Найти тему
Стиль жизни

Константин Леонтьев: "я безнравственен..."

Из осторожно размороженного в перестройку наследия русской философской мысли Константин Леонтьев был одним из немногих, которого так и не удалось по сей день прописать по какому-нибудь из департаментов литературы, философии или истории. Его фундаментальный историософский труд – «Византизм и славянство» полностью был издан совсем недавно.

-2

Знаменитая серия «Из истории отечественной философской мысли», воздав должное идейным противникам Леонтьева, его самого проигнорировала. Тираж книги ныне и навсегда прочно забытого революционного демократа Петра Никитича Ткачева тогда достигал 60 000 экземпляров!

В сильно изуродованном виде «Византизм и славянство» впервые выпустили лишь в 1992 году в издательстве «Молодая гвардия» с сумасшедшим (по своим габаритам и по сути) предисловием Татьяны Глушковой.

Но с 2000-м года издается полное собрание сочинений и писем Леонтьева. Очень маленьким тиражом и басноловно дорогое, как будто каждое слово русского философа на вес золота.

-3

Впрочем, все в этом удивительном человеке настолько органично сплелось и перепуталось, что не могло не отразится и на его биографии, и на отзывах его современников.

Если бы собрать и подытожить малую часть, то получится вот что: «Алкивиад», «Кромвель без меча», «Великий Инквизитор», «киевский бурсак Хома, на котором сидела чародейка-красавица» и так далее.

Инквизитор не инквизитор, но за шестьдесят лет своей жизни Константин Леонтьев успел побывать и цензором. Хотя до этого баловался либеральными идеями - не без влияния Белинского, Тургенева и Грановского. А свою писательскую карьеру начинал и вовсе в качестве беллетриста. Первое произведение молодого человека с медицинским образованием – комедия «Женитьба по любви». Позднее в письме Розанову он напишет: «…все стремился создать какое-нибудь замечательное художественное произведение».

-4

Но писателем он так себя и не почувствовал. В 70-х годах под воздействием болезни в его жизни происходит резкий перелом. Он ведет полу-монашеский образ жизни, что позволяет ему взглянуть окрест взглядом, равноудаленным от либералов и славянофилов. Перо беллетриста меняет на публицистический кнут. Отныне и до принятия монашеского сана – он певец консервативно-дворянских идей. Его идеал – тысячелетняя история Византии. Русской цивилизации, подходящей к своему роковому тысячелетнему рубежу, по его мнению, тоже не избежать катаклизмов. Но выходов для сохранения ее он не видел: «надо подморозить Россию, чтобы она не «гнила»…».

-5

А вот что о леонтьеве писал Николай Бердяев:

В русский народ К. Леонтьев не верил, не верил с самого начала. Он относился в высшей степени подозрительно ко всякой народной стихии. Народная стихия есть лишь материал, который должен обрабатываться не народом, а универсальными началами, великой идеей…

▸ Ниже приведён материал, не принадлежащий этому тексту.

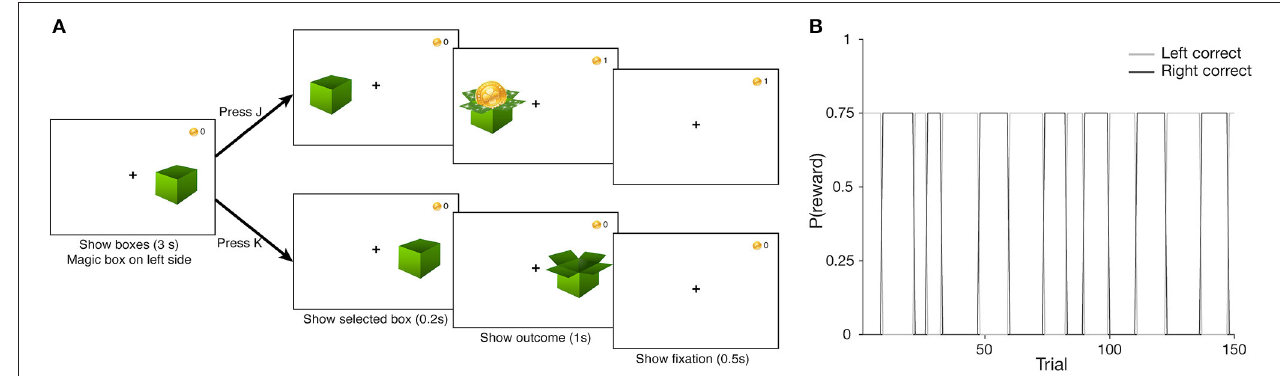
FIGURE 1 | (A) Probabilistic Switching task design. Participants saw two boxes at the start of the trial, and had 3s to choose a box via key press (“J” to select the left, “K” for the right). After a 0.2s delay, where only the selected box was shown, the outcome was shown for 0.5 s—a coin if the participant was rewarded, and an empty box otherwise; points total was updated in the top right corner of the. Finally, a screen with only the fixation cross was shown for 0.5s to signal the start of the upcoming trial. (B) Task block structure. The correct box identity reverses unpredictably over a block. Correct box selection leads to a coin with a reward probability p ( rew ) = 0.75, while selecting the incorrect box never leads to a coin [ p ( rew ) =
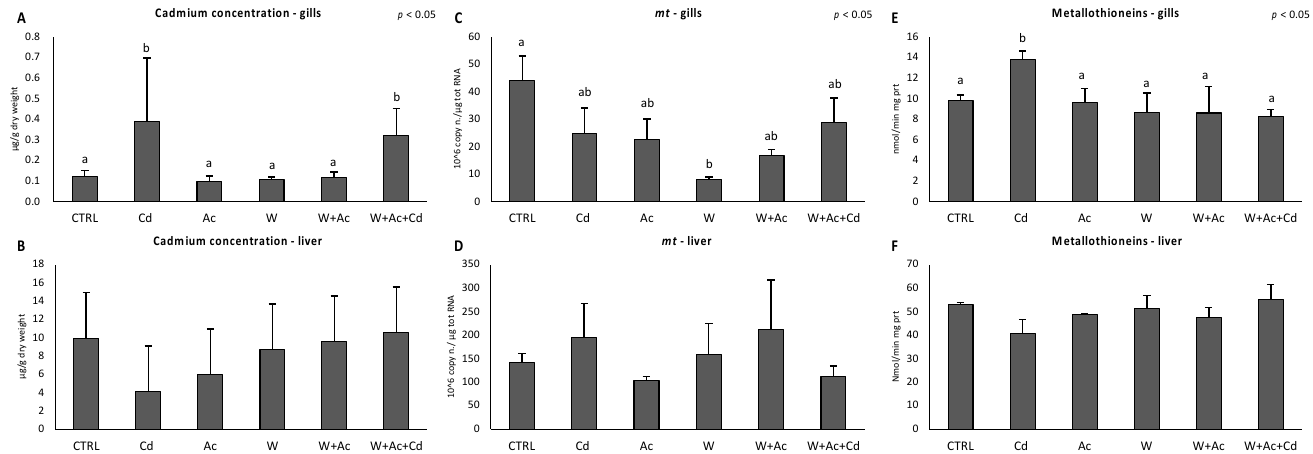
Figure 1. Cadmium concentrations ( A , B , µg/g dry weight), metallothioneins mRNA ( C , D ) and protein levels ( E , F ) in gills ( A , C , E ) and livers ( B , D , F ) of T. bernacchii exposed to different experimental conditions. Different letters highlight significant differences between groups of means. Data are expressed as mean ± standard deviations, n = 5.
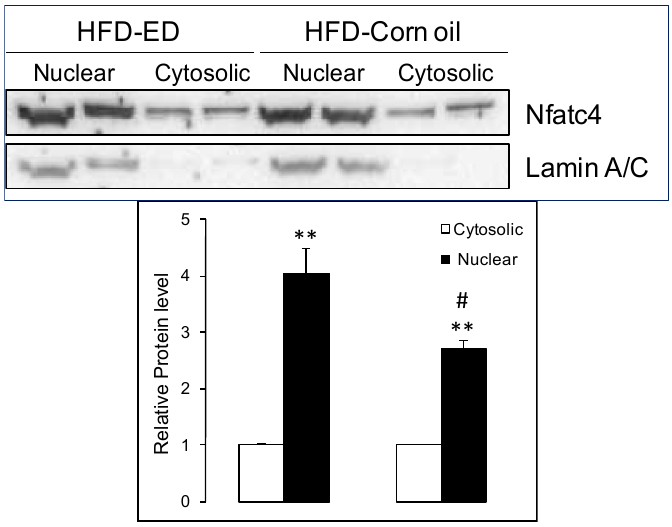
Figure 3. Representative Western blot is shown with LaminA/C loading control. Nuclear (black bars) and cytosolic (white bars) protein extract from the gSkM of HFD ‐ ED (left ‐ panel) and HFD ‐ corn oil (right ‐ panel) were analyzed by Western blot using antibodies for total anti ‐ Nfatc4 antibody and the cytosolic protein levels in the HFD ‐ ED was kept to 1. Different at ** p < 0.05 and # p < 0.01.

Подтверждения слов Бердяева находим у Леонтьева:

На Руси ничего русского не растет. Растет одна Германия и кой-кто из инородцев». На этом и «шабаш» и «кончено дело…

«Гниль» – революционеры с одной стороны и либеральная интеллигенция – с другой. К разночинству тех и бесчинству других Леонтьев относится с пренебрежением барина, наблюдающего за тем, как холопы воруют яблоки в саду: «Если бы я не был православным, то желал бы, конечно, лучше быть верующим католиком, чем эвдемонистом и либерал-демократом!!! Уж это слишком мерзко!».

-6

Василий Розанов очень тепло отзывался о Леонтьеве, написав вслед его “я безнравственен”:

Безнравственность» его относится, совершенно очевидно, только к любви к разгулу, к «страстям», к «эротике» особенно. Но, если не ошибаюсь, этим грешил и А. С. Пушкин, коего никто «безнравственным» не считает. Дело – бывалое, дело – мирское. «Ну что же, все от Адама с Евой…

-7

Последний свой приют один из последних апологетов русской имперской идеи, под именем монаха Климента, нашел в 1891 году в Гефсиманском (ныне Черниговском) скиту под Сергиевом Посадом.

Рядом – могилка Василия Розанова.

-8

Пожалуй, образнее всех о Константине Николаевиче Леонтьеве высказался в «Шуме времени» Осип Мандельштам:

«из всех русских писателей он более других склонен орудовать глыбами времени. Он чувствует столетия, как погоду, и покрикивает на них».